=== Task directions ===
The answer should be each line of the records that contains the word "videoNewsRepository"; please copy them all.

=== Stored data ===
____________

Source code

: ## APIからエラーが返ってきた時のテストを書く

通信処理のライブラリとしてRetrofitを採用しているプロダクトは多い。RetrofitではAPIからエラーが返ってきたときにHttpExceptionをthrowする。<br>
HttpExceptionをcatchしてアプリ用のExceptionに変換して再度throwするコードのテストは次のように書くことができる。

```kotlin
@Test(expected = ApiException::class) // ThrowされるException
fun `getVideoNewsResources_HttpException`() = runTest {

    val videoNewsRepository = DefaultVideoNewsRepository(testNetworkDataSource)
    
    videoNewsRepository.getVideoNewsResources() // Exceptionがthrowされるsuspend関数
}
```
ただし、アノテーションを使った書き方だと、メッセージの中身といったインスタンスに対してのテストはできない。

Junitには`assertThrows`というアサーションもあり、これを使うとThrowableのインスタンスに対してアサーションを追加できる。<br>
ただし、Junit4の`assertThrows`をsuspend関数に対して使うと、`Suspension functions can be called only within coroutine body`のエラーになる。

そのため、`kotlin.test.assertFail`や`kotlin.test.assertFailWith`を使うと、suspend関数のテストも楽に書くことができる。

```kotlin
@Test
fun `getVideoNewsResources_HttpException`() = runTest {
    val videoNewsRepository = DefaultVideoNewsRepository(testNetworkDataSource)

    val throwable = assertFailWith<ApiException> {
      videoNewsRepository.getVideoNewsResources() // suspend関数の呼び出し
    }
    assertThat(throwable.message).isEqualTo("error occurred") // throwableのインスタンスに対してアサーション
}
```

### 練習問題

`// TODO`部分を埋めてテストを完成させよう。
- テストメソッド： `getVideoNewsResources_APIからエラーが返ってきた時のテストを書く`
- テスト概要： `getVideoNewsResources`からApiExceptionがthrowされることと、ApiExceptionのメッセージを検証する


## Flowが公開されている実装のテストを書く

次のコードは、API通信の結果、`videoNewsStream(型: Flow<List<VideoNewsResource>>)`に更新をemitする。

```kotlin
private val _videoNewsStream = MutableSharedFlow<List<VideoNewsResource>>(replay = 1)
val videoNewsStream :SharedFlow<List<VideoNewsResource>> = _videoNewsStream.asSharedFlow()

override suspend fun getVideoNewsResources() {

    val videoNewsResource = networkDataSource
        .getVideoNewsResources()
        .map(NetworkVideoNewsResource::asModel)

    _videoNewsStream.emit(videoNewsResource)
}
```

____________

=== Exercise output ===
    val videoNewsRepository = DefaultVideoNewsRepository(testNetworkDataSource)
    videoNewsRepository.getVideoNewsResources() // Exceptionがthrowされるsuspend関数
    val videoNewsRepository = DefaultVideoNewsRepository(testNetworkDataSource)
      videoNewsRepository.getVideoNewsResources() // suspend関数の呼び出し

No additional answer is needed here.